Panthera Group pledges 12,000 more tons of food

Panthera Group, Thailand’s largest operator of bars, clubs and restaurants, pledged another 12,000 tons of food to workers in Bangkok’s entertainment industry to help unemployed workers get through the end of the year.

The first donation came on Nov. 25 – American Thanksgiving Day – with waitresses, bartenders, cleaners, DJs, dancers and blue-collar workers collecting 1,000 survival bags, trays of eggs and sacks of rice from Nana Plaza on Sukhumvit Soi 4 and Soi Cowboy off Soi 23.

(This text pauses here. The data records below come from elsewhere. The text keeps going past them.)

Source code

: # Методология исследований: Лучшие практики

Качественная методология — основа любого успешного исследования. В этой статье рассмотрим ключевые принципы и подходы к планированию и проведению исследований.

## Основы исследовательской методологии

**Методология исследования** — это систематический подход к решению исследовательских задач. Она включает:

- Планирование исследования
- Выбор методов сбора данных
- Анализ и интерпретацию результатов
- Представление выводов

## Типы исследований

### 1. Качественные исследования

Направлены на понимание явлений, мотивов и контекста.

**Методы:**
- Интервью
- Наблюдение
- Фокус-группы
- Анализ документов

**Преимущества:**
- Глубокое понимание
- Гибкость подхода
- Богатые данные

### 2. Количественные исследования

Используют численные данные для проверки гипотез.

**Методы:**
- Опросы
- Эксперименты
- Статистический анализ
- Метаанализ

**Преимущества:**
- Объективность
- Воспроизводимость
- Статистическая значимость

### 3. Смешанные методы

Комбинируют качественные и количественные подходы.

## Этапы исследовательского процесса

The food sets were stuffed with a total of more than 5,000 kilograms of rice, 40,000-plus eggs, 6,000 tins of canned food, 2,000 bottles of cooking oils, 20,000 packs of instant noodles and diapers. Bags also included other vital personal care items such as soap, Tylenol, quality shampoo, toothpaste, baby powder and sanitary items.

Panthera co-founder Paul Hayward pledged the additional aid after the Thai government postponed the reopening of bars, pubs, clubs, and other nightlife-entertainment venues from an anticipated Dec. 1 date to at least Jan. 16 due to the continuing coronavirus pandemic.

“We always thought it was 50/50 that nightlife would reopen Dec. 1,” said Hayward, who noted the date was a government target, not a firm commitment. “When that didn’t happen, we came back and said ‘let’s do more. People need to eat’”.

Another massive food handout is scheduled for Dec. 25 – Christmas – to bring some new year’s cheer to entertainment workers who’ve been out of jobs since bars and clubs were closed in April. Throughout that time, Panthera has continued to support the industry, both at the operator and employee levels with monthly food donations, soft loans, and rent cuts, as well as assisting independent taxi drivers that drew their income from Panthera’s many venues.

“We announced our commitment right away so people could relax about how they were going to get through the rest of the year,” Hayward said.

The overwhelming majority of workers at Nana Plaza and on Soi Cowboy are single mothers from Thailand’s impoverished Northeast who support children or entire families. When nightlife venues were ordered closed, they lost the ability not only to support their families, but themselves as well.

Hayward explained that many workers could not simply get another job in another industry. “Their skills are not transferrable,” he said. Additionally, many entertainment-sector workers are not part of the Social Security system and could not collect unemployment benefits. Even many who were enrolled have seen their six months of benefits expire.

Hayward said Panthera is now preparing additional aid to supplement incomes for those who lost their government benefits.